- **Your task**: Could you write out all of these rows again, replacing "slice" with "wedge" wherever it occurs and leaving everything else unchanged? Leave the pictures out.

▼▼▼

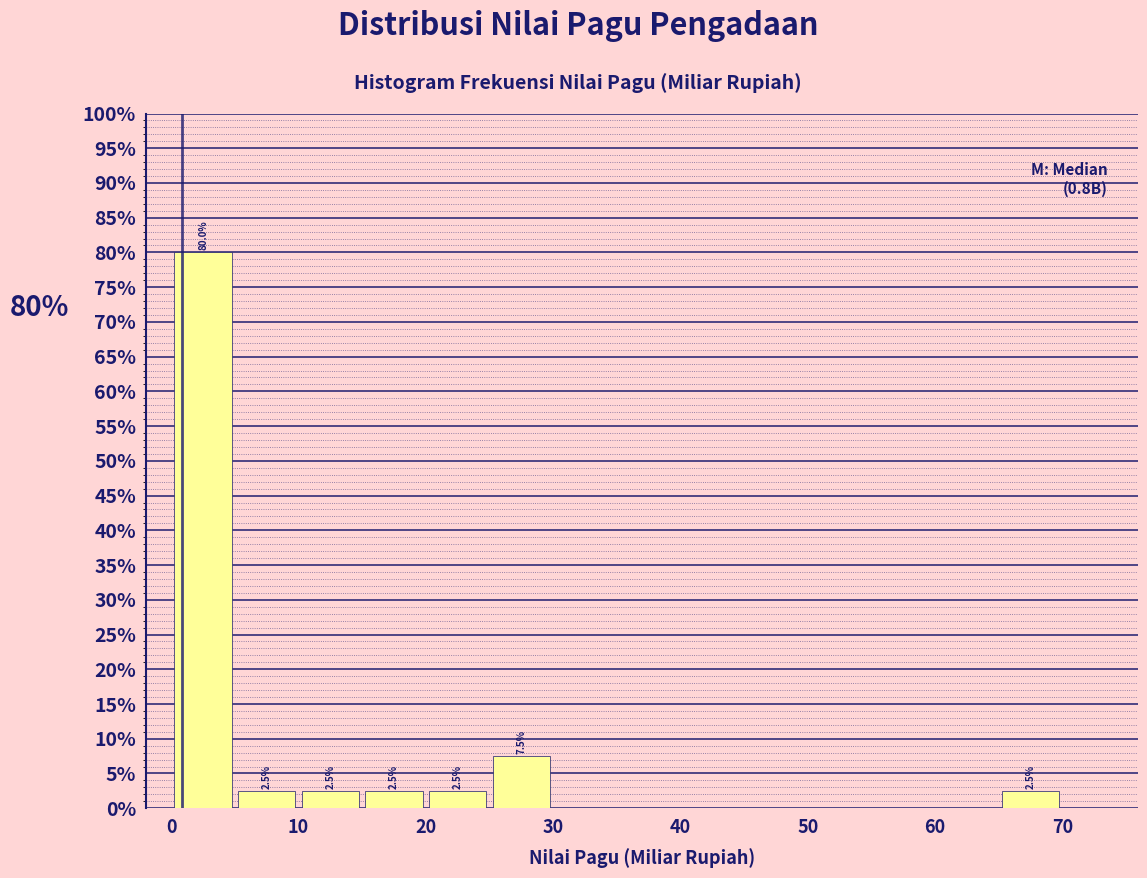

Which range on the x-axis has the tallest bar?

0 to 5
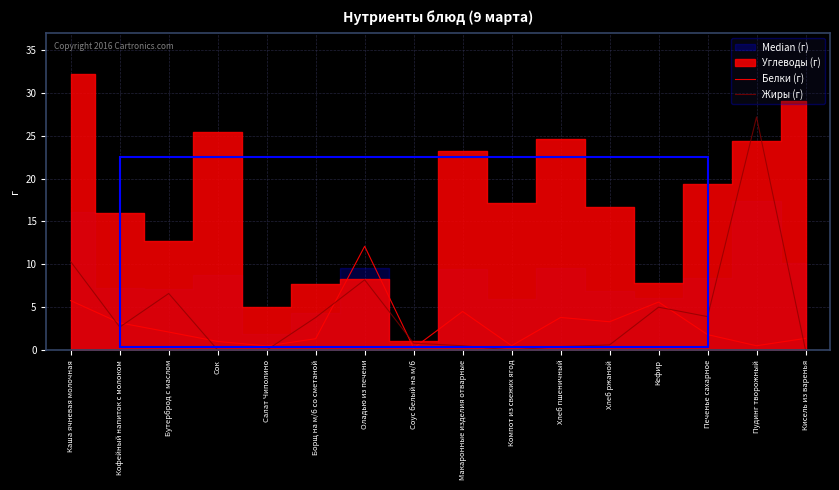

Where do Жиры (г) and Белки (г) first cross each other?

Каша ячневая молочная and Кофейный напиток с молоком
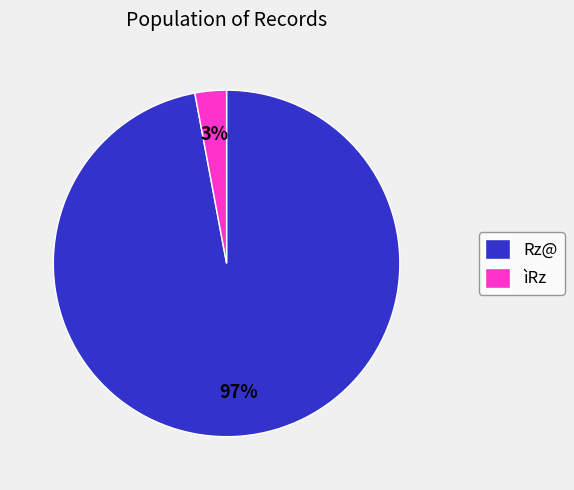

What is the smallest slice in the pie chart?

ìRz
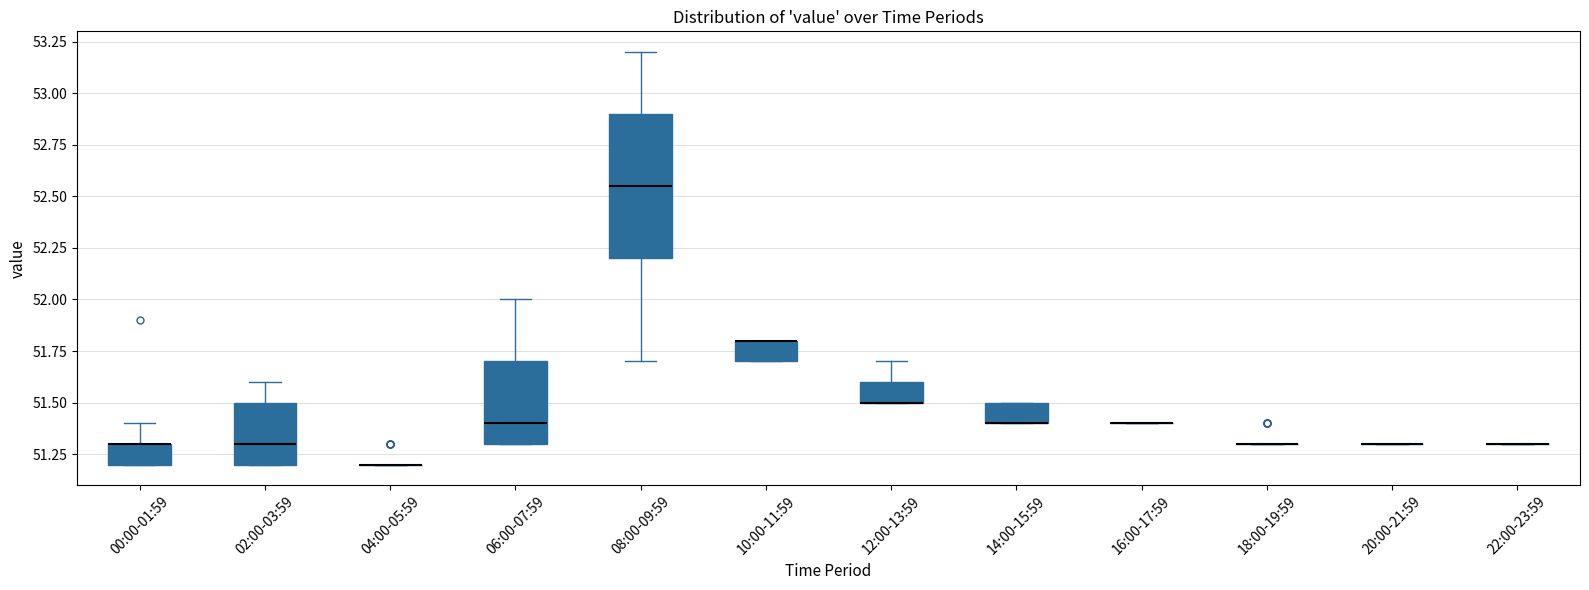

Where is the lower edge of the box for 02:00-03:59 on the y-axis? The values are not printed on the chart, so give them approximately, as read against the axis.

51.20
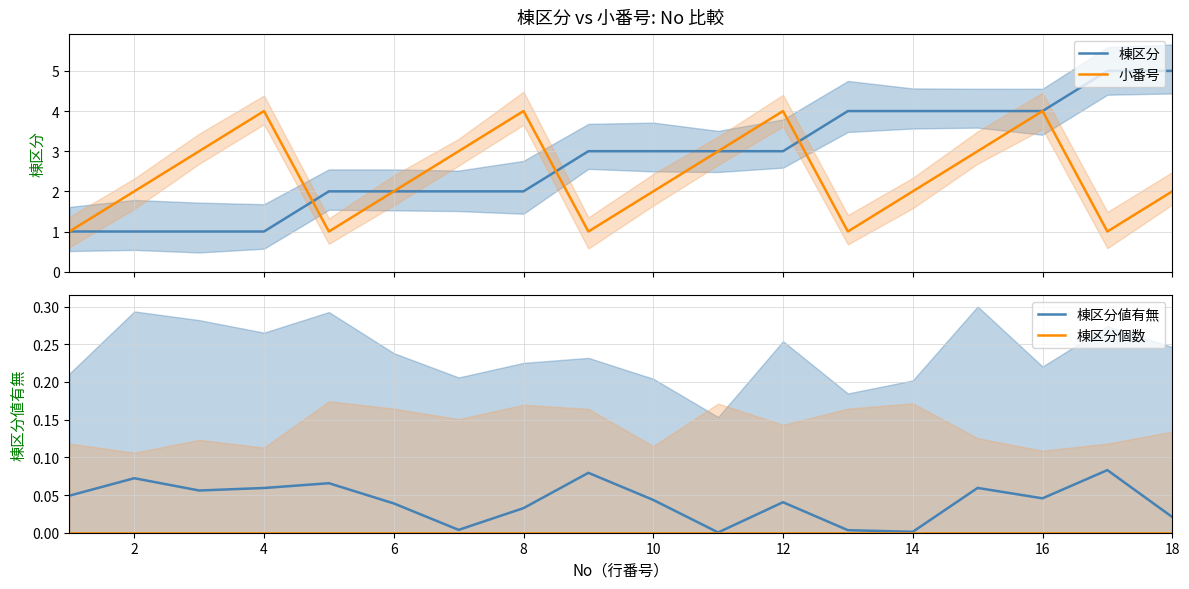

The 棟区分値有無 series shows 0.0 at 2. True or false?

False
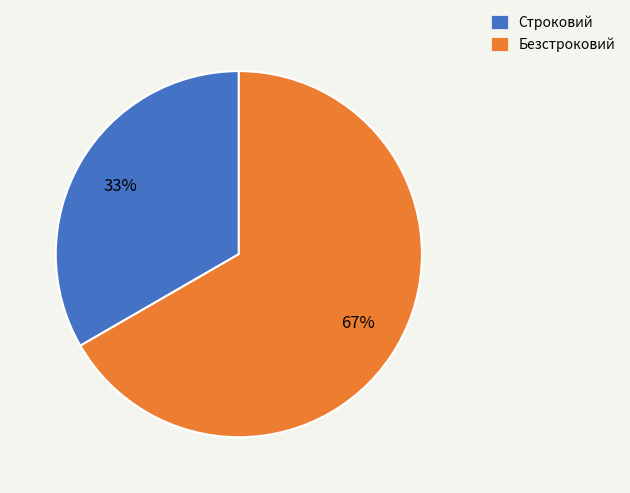

Is it true that Строковий is 33% of the pie?

True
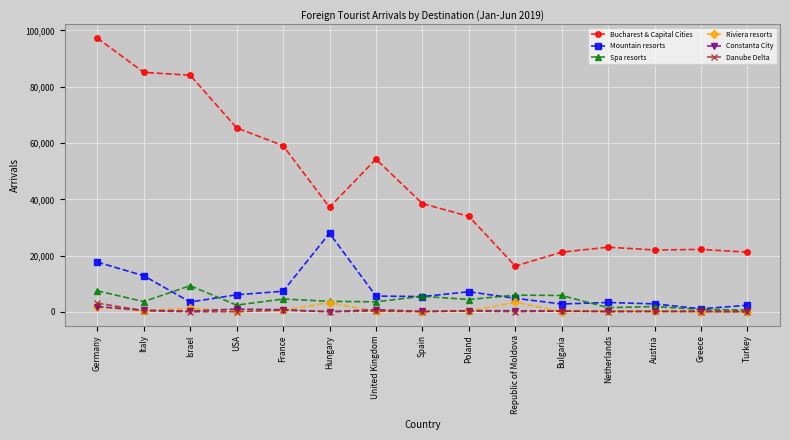

Which series has the largest range (max minus min)?

Bucharest & Capital Cities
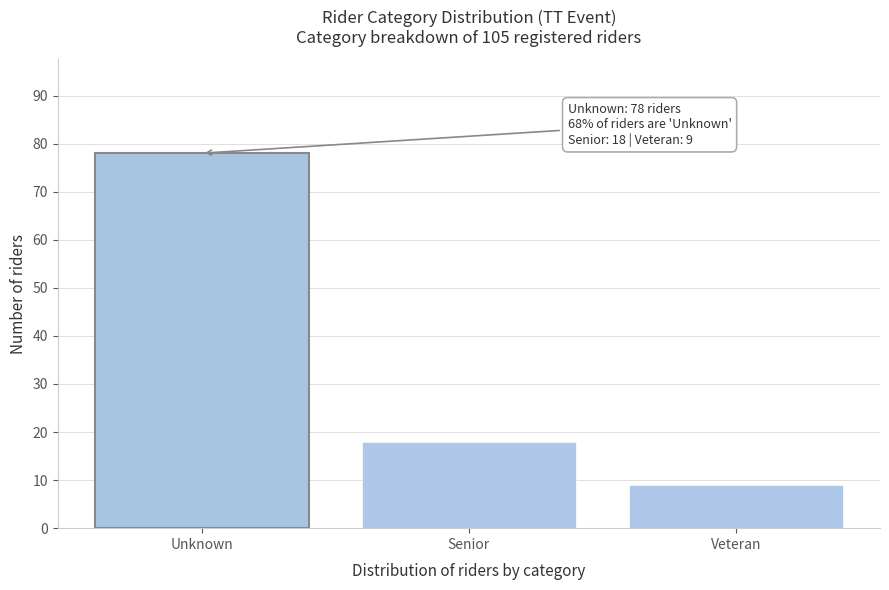

Reading left to right, transcribe all the data shown in this chart.

78	18	9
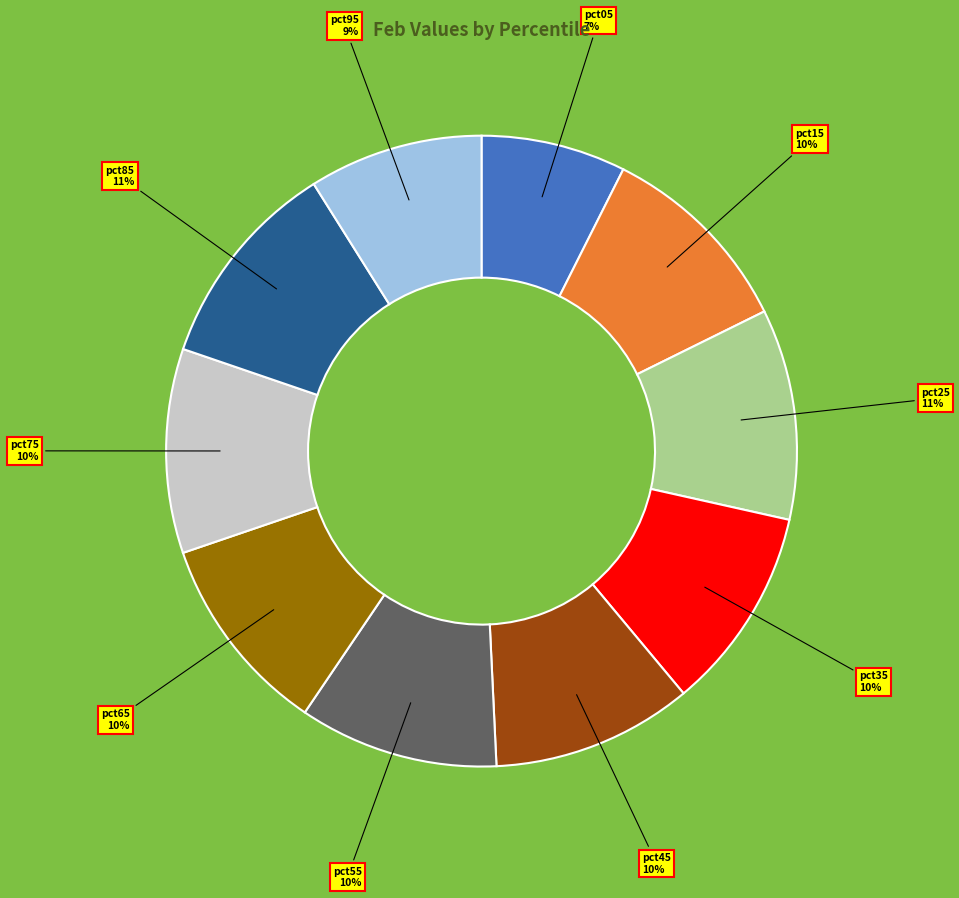

To the nearest percent, what is the average slice percentage?

10%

▲▲▲

- **Result for this exercise**:
Which range on the x-axis has the tallest bar?

0 to 5

Where do Жиры (г) and Белки (г) first cross each other?

Каша ячневая молочная and Кофейный напиток с молоком

What is the smallest wedge in the pie chart?

ìRz

Where is the lower edge of the box for 02:00-03:59 on the y-axis? The values are not printed on the chart, so give them approximately, as read against the axis.

51.20

The 棟区分値有無 series shows 0.0 at 2. True or false?

False

Is it true that Строковий is 33% of the pie?

True

Which series has the largest range (max minus min)?

Bucharest & Capital Cities

Reading left to right, transcribe all the data shown in this chart.

78	18	9

To the nearest percent, what is the average wedge percentage?

10%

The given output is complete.